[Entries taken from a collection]

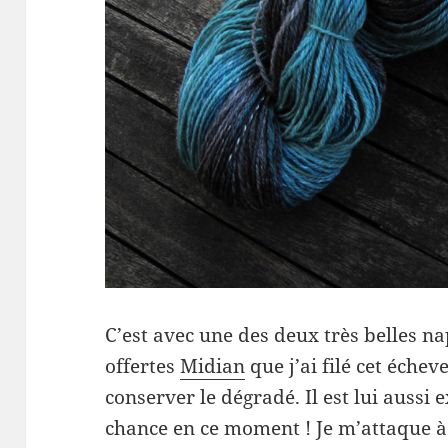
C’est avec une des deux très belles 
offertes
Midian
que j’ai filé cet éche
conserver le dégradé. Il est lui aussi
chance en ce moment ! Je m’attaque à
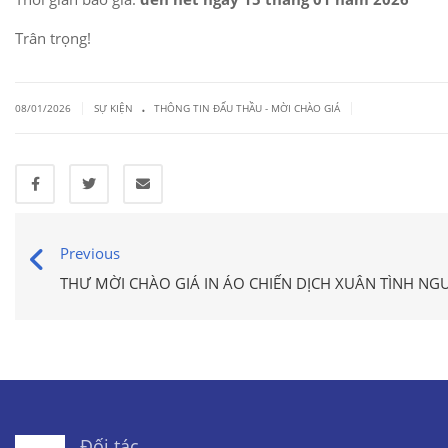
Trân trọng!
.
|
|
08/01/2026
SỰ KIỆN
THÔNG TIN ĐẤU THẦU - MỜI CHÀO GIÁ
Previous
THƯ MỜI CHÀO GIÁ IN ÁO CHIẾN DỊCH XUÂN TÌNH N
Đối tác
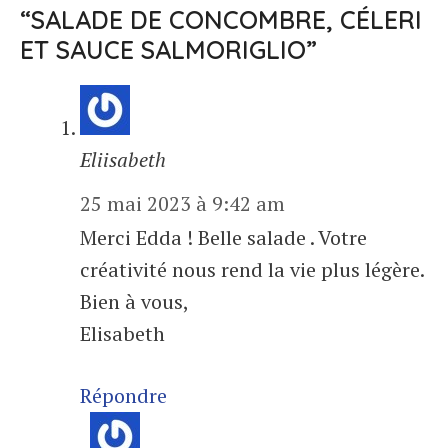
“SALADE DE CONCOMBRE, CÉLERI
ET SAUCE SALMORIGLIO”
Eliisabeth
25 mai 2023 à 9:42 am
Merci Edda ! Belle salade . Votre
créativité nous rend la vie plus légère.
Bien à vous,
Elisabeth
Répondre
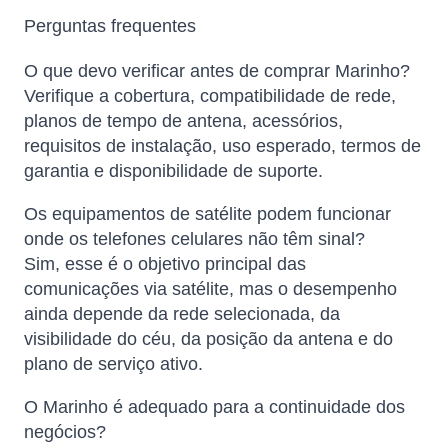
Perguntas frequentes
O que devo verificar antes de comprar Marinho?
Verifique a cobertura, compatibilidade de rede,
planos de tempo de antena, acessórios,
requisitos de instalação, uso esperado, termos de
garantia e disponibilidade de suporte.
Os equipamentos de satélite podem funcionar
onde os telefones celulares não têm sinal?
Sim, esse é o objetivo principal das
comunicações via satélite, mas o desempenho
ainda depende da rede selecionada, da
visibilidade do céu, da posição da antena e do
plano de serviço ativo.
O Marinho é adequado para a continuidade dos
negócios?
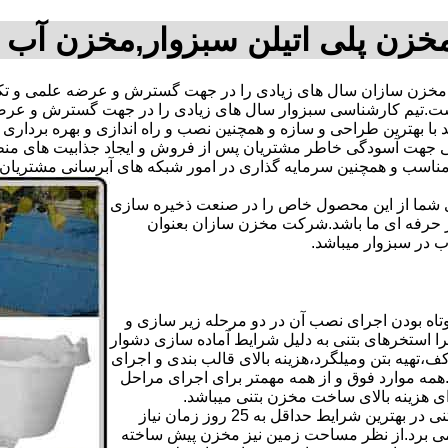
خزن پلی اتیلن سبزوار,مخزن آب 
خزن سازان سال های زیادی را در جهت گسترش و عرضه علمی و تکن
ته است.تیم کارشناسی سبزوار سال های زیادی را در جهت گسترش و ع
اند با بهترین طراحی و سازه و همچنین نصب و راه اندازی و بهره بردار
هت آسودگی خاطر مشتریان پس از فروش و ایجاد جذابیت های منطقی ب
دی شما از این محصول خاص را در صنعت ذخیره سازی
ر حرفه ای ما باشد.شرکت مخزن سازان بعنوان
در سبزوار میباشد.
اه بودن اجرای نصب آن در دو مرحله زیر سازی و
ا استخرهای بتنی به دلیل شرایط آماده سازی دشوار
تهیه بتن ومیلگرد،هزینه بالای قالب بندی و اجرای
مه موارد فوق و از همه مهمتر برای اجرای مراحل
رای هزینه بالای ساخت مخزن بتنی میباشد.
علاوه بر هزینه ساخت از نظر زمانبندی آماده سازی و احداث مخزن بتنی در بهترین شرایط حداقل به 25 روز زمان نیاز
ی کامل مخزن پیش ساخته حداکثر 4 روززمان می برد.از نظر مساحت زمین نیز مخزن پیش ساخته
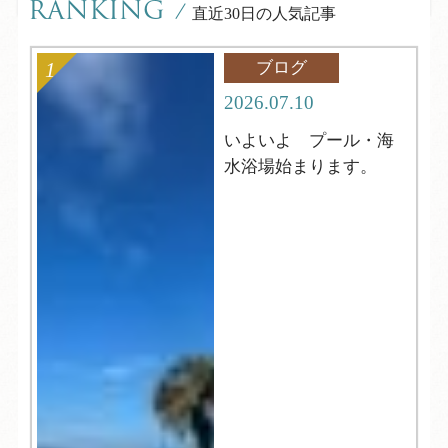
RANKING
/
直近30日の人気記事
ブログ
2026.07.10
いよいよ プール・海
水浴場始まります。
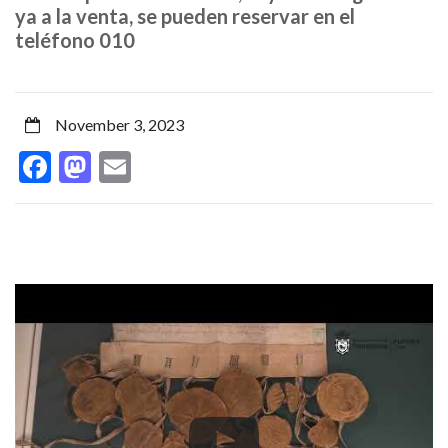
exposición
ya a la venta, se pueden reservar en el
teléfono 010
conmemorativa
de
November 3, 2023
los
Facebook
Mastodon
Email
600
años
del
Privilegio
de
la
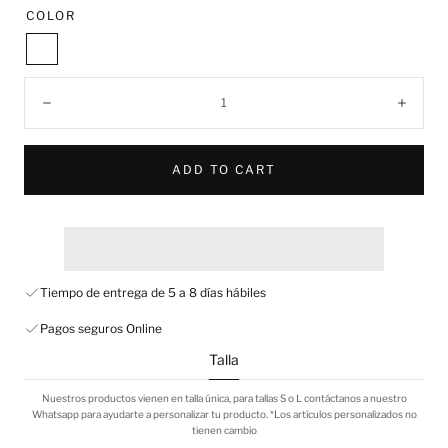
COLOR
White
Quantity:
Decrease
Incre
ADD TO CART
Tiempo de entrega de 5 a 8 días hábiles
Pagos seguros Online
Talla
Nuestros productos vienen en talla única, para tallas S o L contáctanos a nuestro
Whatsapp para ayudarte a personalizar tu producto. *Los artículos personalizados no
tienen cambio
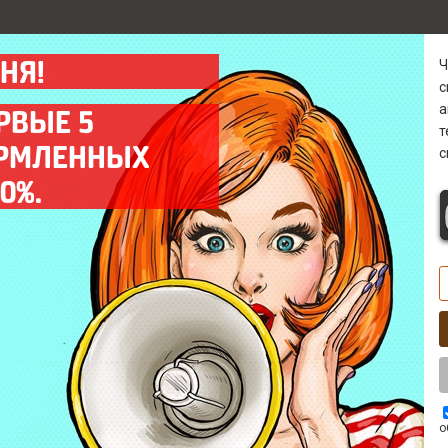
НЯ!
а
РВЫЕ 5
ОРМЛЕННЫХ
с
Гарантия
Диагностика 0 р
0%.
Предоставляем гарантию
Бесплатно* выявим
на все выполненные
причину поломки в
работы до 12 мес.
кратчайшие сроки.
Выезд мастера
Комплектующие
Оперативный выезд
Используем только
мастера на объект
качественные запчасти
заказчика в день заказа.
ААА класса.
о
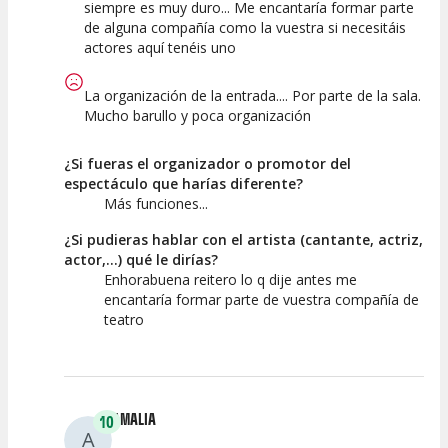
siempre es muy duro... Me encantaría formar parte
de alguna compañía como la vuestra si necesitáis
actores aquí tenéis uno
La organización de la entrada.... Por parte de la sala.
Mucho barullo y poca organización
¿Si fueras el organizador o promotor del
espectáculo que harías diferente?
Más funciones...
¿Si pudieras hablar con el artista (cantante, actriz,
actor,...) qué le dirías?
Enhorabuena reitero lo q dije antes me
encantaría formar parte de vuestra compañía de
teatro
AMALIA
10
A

▶ [Your objective]
Within the entries above, give again exactly the lines starting at the one that contains "اه بودن اجرای نصب آن در دو مرحله زیر سازی و" and ending at the one that contains "Оперативный выезд", leaving out the pictures.

▶ [Answer below]
اه بودن اجرای نصب آن در دو مرحله زیر سازی و
ا استخرهای بتنی به دلیل شرایط آماده سازی دشوار
تهیه بتن ومیلگرد،هزینه بالای قالب بندی و اجرای
مه موارد فوق و از همه مهمتر برای اجرای مراحل
رای هزینه بالای ساخت مخزن بتنی میباشد.
علاوه بر هزینه ساخت از نظر زمانبندی آماده سازی و احداث مخزن بتنی در بهترین شرایط حداقل به 25 روز زمان نیاز
ی کامل مخزن پیش ساخته حداکثر 4 روززمان می برد.از نظر مساحت زمین نیز مخزن پیش ساخته
RANKING
/
直近30日の人気記事
ブログ
2026.07.10
いよいよ プール・海
水浴場始まります。
exposición
ya a la venta, se pueden reservar en el
teléfono 010
conmemorativa
de
November 3, 2023
los
Facebook
Mastodon
Email
600
años
del
Privilegio
de
la
COLOR
White
Quantity:
Decrease
Incre
ADD TO CART
Tiempo de entrega de 5 a 8 días hábiles
Pagos seguros Online
Talla
Nuestros productos vienen en talla única, para tallas S o L contáctanos a nuestro
Whatsapp para ayudarte a personalizar tu producto. *Los artículos personalizados no
tienen cambio
НЯ!
а
РВЫЕ 5
ОРМЛЕННЫХ
с
Гарантия
Диагностика 0 р
0%.
Предоставляем гарантию
Бесплатно* выявим
на все выполненные
причину поломки в
работы до 12 мес.
кратчайшие сроки.
Выезд мастера
Комплектующие
Оперативный выезд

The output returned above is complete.